* [Directive] Rewrite the stretch of entries from the first one through the line that contains "line at (1417, 413): present -> none", renaming every "dashed" to "broken" and keeping all else the same.

========

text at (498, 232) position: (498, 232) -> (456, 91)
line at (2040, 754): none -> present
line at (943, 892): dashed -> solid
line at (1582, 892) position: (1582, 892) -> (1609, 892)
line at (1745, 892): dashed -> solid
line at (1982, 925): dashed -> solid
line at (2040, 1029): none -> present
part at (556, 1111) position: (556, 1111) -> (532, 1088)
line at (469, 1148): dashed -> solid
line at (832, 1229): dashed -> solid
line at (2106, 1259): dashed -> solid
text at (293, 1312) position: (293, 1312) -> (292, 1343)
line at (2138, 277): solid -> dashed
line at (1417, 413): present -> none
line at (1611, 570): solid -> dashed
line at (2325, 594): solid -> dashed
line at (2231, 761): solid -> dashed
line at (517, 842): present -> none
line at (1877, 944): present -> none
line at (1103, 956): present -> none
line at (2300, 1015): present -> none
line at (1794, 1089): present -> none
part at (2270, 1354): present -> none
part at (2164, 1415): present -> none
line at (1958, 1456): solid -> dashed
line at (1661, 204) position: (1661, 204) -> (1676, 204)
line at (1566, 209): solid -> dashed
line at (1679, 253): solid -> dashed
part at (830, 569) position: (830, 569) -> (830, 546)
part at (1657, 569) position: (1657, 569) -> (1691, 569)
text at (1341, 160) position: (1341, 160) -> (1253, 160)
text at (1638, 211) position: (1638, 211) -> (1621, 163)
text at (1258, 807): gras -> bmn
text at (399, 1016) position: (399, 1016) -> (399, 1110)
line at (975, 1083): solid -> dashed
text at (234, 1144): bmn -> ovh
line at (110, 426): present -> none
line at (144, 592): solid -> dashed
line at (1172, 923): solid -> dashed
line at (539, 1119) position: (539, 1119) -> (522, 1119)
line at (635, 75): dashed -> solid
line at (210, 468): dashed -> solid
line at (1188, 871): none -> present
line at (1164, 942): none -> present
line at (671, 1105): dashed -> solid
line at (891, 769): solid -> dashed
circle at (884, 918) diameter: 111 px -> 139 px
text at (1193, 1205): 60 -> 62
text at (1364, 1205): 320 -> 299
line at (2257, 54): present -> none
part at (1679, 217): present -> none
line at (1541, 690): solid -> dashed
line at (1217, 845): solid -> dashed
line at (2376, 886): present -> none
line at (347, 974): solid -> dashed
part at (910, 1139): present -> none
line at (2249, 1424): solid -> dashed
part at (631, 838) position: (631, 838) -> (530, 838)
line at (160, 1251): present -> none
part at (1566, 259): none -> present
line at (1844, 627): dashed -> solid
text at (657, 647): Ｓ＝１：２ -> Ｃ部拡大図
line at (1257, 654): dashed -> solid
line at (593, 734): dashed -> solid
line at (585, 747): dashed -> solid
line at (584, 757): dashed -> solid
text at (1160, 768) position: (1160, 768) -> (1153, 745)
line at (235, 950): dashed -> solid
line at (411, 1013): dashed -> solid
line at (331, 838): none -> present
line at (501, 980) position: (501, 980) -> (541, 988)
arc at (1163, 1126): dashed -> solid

========

* [Problem solution]
text at (498, 232) position: (498, 232) -> (456, 91)
line at (2040, 754): none -> present
line at (943, 892): broken -> solid
line at (1582, 892) position: (1582, 892) -> (1609, 892)
line at (1745, 892): broken -> solid
line at (1982, 925): broken -> solid
line at (2040, 1029): none -> present
part at (556, 1111) position: (556, 1111) -> (532, 1088)
line at (469, 1148): broken -> solid
line at (832, 1229): broken -> solid
line at (2106, 1259): broken -> solid
text at (293, 1312) position: (293, 1312) -> (292, 1343)
line at (2138, 277): solid -> broken
line at (1417, 413): present -> none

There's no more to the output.